Definition of our movie corpus

How do we define the selection criteria?


The thought that generated this analysis came during the very first phases of our work. We had to choose a parameter to rank the movies and create a list of films relevant for the audience and, at the same time, adherent to the topic.
We considered several criteria as reference for measuring what happens if someone approaches a movie on the web or through more traditional channels (like cinema and tv). The box office data or the views of Youtube trailers, available movies lists in specialized platform (such as Imdb) were some of our possibilities.
In this analysis we compared two datasets: the box office and the views on Youtube, one as index for the traditional ways of enjoying movies, the other as reference for what potentially happens on the web.


1. We used IMDB to search the box office data. There we only found material for approximately half of our movies.

2. We continued the research through Themdb and Google. Lots of these data was not existing.

3. We decided to just work on the top movies with available data. Box office data from Imdb were crawled with the help of Kimono and put in an Excel file.

4. We searched for every movie using the query “*movie title* trailer” on Youtube and ordered the results by “most viewed”. The movies without a trailer was substituted by the first clip which appeared at the top of the results.

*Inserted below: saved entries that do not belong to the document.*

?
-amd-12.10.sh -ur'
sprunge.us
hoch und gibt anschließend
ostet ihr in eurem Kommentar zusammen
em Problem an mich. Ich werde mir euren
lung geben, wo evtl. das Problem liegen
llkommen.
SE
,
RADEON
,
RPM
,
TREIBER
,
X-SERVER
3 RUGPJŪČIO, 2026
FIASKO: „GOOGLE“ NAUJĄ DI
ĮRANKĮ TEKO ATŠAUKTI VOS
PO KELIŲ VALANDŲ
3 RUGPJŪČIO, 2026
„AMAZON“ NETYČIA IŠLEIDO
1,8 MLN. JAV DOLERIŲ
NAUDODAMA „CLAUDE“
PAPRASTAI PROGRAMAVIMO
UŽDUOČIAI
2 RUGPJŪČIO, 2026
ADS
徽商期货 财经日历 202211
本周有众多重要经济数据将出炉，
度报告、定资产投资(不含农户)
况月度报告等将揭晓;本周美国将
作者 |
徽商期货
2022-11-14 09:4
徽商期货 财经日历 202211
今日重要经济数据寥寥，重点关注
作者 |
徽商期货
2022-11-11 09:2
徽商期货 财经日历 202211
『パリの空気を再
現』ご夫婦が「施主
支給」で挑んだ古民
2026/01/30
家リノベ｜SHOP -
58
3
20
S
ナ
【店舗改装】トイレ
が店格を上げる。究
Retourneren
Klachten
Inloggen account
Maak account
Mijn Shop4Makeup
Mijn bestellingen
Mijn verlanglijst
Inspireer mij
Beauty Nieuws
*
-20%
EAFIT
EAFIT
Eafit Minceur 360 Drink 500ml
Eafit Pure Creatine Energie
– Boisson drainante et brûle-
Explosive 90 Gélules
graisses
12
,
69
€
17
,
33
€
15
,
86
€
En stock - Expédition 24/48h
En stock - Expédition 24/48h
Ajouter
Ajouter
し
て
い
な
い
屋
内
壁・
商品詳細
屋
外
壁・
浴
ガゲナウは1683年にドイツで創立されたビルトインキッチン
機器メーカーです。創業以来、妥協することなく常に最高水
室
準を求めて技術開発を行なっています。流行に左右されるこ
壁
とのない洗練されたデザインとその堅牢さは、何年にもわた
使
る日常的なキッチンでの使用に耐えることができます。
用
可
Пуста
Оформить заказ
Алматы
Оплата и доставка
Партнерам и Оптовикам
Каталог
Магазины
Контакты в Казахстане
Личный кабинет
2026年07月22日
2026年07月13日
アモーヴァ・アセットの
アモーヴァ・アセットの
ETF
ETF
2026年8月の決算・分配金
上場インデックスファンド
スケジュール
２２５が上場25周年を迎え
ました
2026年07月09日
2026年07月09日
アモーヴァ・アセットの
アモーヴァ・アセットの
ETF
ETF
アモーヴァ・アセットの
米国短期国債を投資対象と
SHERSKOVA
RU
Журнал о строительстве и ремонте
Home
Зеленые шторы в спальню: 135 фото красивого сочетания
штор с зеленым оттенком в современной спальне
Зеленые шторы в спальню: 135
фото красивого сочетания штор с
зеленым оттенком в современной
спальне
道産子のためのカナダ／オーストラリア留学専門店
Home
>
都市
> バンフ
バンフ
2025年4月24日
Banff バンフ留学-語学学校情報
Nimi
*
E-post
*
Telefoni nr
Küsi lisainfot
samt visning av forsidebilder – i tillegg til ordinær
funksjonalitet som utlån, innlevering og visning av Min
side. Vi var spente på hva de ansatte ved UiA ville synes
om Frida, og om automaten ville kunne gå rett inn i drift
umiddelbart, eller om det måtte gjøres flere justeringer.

5. The first results were selected as our parameters and the number of views was crawled with Kimono.

6. A barchart was realized on Illustrator to allow us to compare the results. On the X axis we displayed the movies: above we can see the box office data sorted by the higher to the lower and below we can see the Youtube views.

How to read it

This visualization is a barchart. The top ten movies for box office money are highlighted in the top left part of the chart while the top ten movies based on Youtube are scattered below the line In the box office section the taller the bar heading up, the greater the income.
On the lower side the graph works the same way, but mirrored: the taller the bar heading down, the greater the number of Youtube views.


We realized that most of the movies whose data seemed to be unavailable had a particular reason for this: they were either old movies, or TV-only productions, or small, foreign and indie productions which never saw the mainstream market. The visual output suggests that there’s no real correlation between the two types of data.
This is due to many factors. For instance the Youtube videos that we found uploaded and figured in the top positions, had not the same origins for all the movies. Many of them were in fact official teasers, but also a great part was just uploaded as unofficial footage or user-sourced material. This evidences an inconsistency in the database of Youtube itself, and reveals it as not totally appropriate and useful for our aims.
The box office data has the flaws discussed before, i.e. mostly it is incomplete by nature because it’s from movies which come from very different backgrounds – mainstream, TV, home-video documentaries only – and markets – indie or small foreign productions.
We can say that these two databases provided data which had intrinsic flaws and thus wouldn’t probably make us able to reach most interesting results.